# Kahr PM9 Grips



## rhowell

Does anyone have Hogue Grips on their PM9? If so, which product number? Thanks


----------



## YFZsandrider

The only grips you can "add" to your polymer Kahr are either the ones featured on the Kahr site or a Hogue Handall Jr, which works extremely well, and once in place, will not come off or shift around. They also add a little bit of a swell to the handle which , in my opinion, really transforms the feel of it in your hand. I highly recommend it, just my 2 cents!


----------



## rhowell

*Hogue Grips*

Got it, like it, thanks!


----------



## backyardshooter

*A-Grips*



YFZsandrider said:


> The only grips you can "add" to your polymer Kahr are either the ones featured on the Kahr site or a Hogue Handall Jr, which works extremely well, and once in place, will not come off or shift around. They also add a little bit of a swell to the handle which , in my opinion, really transforms the feel of it in your hand. I highly recommend it, just my 2 cents!

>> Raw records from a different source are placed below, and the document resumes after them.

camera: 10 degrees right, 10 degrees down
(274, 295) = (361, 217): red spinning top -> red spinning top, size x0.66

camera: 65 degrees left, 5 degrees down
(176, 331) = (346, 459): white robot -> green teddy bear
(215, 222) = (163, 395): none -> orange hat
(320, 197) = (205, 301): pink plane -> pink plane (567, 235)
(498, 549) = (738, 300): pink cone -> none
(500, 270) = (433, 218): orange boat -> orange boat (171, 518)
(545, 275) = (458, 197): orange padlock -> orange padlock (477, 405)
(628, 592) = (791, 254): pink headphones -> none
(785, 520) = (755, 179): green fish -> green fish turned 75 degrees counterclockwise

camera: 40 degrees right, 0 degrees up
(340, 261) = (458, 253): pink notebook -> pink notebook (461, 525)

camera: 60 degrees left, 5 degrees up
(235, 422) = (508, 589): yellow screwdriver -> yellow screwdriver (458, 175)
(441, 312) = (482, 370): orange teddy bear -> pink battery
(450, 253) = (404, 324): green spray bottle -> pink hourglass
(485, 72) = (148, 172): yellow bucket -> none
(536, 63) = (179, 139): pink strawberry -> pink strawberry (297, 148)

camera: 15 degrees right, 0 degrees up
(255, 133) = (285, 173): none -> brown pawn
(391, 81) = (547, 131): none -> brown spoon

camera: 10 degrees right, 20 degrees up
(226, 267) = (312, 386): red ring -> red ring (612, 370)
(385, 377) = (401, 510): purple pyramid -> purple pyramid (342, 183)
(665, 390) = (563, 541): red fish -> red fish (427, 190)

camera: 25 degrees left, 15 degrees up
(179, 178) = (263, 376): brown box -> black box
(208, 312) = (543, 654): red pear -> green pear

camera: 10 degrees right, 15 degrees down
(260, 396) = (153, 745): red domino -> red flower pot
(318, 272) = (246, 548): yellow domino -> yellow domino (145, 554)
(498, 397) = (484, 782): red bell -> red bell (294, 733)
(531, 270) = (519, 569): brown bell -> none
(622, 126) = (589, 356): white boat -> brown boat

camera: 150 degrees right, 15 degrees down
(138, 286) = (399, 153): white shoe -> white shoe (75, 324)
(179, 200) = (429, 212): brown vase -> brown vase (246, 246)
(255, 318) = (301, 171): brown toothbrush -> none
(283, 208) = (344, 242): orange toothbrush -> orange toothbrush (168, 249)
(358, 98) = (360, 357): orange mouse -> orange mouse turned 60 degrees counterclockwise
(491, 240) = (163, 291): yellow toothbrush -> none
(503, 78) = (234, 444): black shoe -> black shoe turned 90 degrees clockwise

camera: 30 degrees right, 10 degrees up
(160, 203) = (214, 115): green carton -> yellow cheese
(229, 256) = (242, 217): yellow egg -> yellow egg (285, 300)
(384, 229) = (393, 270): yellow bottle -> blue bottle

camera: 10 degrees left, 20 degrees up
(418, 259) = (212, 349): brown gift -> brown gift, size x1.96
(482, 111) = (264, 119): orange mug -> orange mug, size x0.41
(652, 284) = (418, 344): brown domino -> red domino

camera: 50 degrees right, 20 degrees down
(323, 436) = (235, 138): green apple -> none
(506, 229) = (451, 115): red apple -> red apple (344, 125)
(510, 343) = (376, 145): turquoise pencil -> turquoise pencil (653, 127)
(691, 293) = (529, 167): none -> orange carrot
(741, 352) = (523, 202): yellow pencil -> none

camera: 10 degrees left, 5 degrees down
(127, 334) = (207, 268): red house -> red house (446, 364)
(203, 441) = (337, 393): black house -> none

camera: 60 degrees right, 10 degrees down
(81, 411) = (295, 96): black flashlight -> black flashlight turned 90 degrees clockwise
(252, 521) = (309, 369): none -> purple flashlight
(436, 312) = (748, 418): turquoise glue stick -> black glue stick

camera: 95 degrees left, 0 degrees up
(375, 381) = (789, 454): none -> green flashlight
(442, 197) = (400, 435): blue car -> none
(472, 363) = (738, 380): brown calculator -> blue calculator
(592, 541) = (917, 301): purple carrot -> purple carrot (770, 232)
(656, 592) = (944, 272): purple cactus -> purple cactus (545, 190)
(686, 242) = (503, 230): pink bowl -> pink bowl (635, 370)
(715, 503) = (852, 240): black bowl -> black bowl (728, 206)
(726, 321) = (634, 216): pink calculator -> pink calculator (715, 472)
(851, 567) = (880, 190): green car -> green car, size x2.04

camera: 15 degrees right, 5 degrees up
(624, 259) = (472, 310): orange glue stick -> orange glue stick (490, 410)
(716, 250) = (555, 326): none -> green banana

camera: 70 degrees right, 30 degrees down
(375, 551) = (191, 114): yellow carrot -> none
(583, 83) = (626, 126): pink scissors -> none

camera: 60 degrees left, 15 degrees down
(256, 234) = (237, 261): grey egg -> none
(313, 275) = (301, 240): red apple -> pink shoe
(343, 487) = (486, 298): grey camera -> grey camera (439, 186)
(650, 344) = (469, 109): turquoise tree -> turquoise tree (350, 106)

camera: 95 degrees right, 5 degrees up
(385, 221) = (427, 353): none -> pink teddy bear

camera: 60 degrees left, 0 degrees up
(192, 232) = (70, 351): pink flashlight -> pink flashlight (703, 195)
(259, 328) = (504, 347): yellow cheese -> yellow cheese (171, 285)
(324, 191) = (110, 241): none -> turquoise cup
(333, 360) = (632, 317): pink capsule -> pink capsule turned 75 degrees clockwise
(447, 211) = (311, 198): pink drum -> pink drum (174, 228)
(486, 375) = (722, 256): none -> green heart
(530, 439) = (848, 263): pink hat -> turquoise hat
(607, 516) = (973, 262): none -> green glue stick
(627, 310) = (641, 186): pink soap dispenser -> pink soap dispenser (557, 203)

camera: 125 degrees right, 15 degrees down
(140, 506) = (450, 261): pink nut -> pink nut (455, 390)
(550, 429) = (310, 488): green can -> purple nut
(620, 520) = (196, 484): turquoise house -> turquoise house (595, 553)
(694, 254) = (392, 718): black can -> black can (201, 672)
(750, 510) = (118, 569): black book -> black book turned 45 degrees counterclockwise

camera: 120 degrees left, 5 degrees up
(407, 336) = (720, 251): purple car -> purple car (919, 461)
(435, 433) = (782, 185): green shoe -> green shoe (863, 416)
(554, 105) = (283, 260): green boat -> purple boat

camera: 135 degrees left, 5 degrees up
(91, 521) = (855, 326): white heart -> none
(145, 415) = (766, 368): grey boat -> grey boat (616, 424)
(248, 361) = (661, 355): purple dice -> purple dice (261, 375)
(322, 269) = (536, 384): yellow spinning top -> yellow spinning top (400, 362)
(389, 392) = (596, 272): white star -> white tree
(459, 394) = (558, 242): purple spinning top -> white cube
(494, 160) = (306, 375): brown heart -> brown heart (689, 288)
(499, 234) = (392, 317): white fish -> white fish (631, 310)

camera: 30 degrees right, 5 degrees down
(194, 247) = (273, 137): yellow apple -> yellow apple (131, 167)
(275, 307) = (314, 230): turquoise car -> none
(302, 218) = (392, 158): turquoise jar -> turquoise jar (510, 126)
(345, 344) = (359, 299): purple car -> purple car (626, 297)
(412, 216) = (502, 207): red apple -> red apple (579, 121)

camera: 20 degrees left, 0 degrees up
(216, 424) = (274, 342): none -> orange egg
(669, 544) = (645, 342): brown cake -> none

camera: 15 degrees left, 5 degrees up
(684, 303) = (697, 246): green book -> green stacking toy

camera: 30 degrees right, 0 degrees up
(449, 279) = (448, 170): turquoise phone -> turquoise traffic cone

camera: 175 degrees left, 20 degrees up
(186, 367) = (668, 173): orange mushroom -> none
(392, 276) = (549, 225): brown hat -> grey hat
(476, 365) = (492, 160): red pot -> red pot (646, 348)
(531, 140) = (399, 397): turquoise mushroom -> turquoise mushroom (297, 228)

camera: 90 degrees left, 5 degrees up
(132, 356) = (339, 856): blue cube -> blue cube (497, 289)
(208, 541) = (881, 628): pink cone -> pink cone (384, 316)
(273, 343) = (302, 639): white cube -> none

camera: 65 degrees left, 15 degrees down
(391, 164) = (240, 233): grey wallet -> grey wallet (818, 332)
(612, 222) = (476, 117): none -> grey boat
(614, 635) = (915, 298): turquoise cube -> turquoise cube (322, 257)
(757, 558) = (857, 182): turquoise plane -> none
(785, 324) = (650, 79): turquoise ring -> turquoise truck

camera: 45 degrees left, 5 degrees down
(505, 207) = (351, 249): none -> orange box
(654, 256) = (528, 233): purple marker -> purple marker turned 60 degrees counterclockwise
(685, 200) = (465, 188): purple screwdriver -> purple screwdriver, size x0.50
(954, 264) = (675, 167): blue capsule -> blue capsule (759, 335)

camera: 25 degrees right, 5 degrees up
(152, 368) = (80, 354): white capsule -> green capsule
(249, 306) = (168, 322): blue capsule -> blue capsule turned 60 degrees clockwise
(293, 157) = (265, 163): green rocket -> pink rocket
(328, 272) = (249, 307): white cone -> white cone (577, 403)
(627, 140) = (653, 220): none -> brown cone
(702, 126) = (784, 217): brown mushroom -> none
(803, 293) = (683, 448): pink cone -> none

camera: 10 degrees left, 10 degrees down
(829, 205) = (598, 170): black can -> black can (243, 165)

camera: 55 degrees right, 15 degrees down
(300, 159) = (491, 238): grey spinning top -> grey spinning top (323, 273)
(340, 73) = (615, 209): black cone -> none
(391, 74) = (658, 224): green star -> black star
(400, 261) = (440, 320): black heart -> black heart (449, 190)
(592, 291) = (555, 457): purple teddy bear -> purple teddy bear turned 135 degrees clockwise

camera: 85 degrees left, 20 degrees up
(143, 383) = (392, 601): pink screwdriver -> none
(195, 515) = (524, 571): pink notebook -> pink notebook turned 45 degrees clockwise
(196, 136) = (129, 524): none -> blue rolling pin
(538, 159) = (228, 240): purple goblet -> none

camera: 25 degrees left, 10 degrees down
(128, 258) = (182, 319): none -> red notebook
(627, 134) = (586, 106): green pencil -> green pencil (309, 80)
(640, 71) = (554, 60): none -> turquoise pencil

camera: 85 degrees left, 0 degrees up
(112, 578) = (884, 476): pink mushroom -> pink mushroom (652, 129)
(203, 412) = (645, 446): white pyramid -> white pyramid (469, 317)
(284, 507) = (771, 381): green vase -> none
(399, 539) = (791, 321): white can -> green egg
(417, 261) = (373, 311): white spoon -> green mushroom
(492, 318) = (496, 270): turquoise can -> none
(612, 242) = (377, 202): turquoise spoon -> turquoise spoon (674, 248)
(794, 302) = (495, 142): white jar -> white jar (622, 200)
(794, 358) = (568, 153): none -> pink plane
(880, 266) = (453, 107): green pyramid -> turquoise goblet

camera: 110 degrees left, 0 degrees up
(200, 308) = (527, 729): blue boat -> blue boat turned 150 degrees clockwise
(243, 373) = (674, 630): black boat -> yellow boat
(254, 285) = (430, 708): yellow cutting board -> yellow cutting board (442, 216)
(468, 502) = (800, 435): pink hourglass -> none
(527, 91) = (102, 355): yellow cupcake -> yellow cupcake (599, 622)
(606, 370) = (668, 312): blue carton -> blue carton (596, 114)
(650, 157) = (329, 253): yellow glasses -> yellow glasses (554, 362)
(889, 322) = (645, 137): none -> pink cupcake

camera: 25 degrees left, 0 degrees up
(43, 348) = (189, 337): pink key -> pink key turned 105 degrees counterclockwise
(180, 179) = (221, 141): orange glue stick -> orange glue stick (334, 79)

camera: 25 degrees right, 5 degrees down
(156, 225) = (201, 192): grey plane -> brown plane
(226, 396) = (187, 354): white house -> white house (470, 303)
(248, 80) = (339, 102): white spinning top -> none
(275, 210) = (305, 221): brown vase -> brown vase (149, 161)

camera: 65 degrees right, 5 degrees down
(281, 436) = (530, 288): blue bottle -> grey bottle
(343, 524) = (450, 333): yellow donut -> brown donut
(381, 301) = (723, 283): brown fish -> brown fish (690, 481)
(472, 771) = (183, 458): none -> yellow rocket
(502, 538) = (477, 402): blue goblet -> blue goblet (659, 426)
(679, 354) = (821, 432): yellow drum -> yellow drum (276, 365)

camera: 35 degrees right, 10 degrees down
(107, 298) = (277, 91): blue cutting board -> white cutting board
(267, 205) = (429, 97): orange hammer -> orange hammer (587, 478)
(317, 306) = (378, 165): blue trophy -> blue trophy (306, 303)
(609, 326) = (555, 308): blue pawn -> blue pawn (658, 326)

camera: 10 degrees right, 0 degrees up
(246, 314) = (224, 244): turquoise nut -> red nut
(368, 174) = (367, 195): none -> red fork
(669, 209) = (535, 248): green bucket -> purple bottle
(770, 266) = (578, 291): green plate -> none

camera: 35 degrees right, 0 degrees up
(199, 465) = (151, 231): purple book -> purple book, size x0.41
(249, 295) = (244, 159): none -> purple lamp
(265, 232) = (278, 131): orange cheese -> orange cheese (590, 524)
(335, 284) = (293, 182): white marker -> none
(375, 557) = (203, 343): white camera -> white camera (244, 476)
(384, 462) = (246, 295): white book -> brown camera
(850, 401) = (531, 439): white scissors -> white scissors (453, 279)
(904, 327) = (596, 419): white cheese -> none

I have the A grips on my 2 kahrs they ar the only way to go


----------



## heritage1909

CT Laser Grips

I just received mine yesterday. Can't wait to try them out.


----------



## tduinc

Hogue JR Hand all works very welll


----------



## Ricky59

I like the finger grip part of the hogue grips.
Locks it in the hand a bit ..


----------



## tduinc

handall JR..............really adds to the grip and aids control


----------



## npnett

Quick Grip slip-on grip enhancer for glock26,36 best for pm 9 .


----------